83(b) Election

  

You're the hired gun brought in by desperate private equity investors to save a dying company. You make a modest cash salary but are granted 2% ownership in the company by virtue of a giant stock grant, paid to you in the form of what are called RSUs, or Restricted Stock Units. At the time you joined the company, it was valued at $1 billion, so your 2% equity ownership is worth $20 million, notionally. Normally, you'd be required to pay tax on that grant the day it was given to you, so...you'd be given $20 million in unsellable-for-now stock and owe some $6-7 million in taxes payable in cash to the IRS, thankyouverymuch. But, in fact, your shares were granted to you with a string attached. You only own them, or "vest into them," at the rate of 1/4 per year.

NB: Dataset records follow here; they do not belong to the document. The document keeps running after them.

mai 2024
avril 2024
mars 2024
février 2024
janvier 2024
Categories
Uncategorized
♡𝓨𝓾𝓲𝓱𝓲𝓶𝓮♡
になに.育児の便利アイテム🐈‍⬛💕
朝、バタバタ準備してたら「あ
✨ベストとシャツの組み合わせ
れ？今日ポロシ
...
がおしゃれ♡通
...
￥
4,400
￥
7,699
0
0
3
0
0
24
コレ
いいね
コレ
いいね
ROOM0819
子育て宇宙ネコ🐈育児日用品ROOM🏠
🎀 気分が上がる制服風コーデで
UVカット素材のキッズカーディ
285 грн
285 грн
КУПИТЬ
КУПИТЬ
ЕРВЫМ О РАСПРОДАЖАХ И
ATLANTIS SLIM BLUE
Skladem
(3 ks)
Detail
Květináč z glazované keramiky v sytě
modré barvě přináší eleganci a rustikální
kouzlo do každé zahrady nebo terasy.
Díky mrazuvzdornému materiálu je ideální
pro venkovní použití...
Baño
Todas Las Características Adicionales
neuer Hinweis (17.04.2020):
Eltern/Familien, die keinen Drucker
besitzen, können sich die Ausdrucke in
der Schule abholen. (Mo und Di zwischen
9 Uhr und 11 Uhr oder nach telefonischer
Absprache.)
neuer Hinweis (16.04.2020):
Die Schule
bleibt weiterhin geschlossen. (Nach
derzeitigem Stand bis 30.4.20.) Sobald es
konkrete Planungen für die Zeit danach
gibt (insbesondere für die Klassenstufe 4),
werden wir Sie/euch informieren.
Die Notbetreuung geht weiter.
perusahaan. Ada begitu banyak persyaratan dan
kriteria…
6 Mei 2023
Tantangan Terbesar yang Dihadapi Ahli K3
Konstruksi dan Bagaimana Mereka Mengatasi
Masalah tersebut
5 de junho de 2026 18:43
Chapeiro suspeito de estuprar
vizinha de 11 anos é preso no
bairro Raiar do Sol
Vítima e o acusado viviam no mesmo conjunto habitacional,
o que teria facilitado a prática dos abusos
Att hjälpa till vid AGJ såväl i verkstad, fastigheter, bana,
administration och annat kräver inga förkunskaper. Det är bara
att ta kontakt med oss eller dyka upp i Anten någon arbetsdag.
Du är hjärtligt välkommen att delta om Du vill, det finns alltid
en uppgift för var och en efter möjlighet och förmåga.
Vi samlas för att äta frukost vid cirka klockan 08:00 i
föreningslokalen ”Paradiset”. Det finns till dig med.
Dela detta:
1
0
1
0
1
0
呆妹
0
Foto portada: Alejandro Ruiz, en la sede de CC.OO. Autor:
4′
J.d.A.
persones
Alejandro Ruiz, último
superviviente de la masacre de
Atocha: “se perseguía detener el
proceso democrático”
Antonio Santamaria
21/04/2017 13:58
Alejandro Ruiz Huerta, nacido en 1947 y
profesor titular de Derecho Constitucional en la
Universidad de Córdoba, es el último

So why should you owe taxes on all $20 million worth when you only get $5 million worth of notional stock value each year? Right. You don't. So you deploy your 83b election (yeah, it took us a while to get there), and you pay taxes on only the portion into which you have vested. Essentially, you get to dine free for a year, as far as taxes on that big stock grant go. If the company is really going to go bankrupt, after 363 days you can hand the keys and your CEO cowgirl keys back to the private equity company that bought the whoopee cushion maker in the first case, and after making the whoopee noise, say, "I tried. Sorry."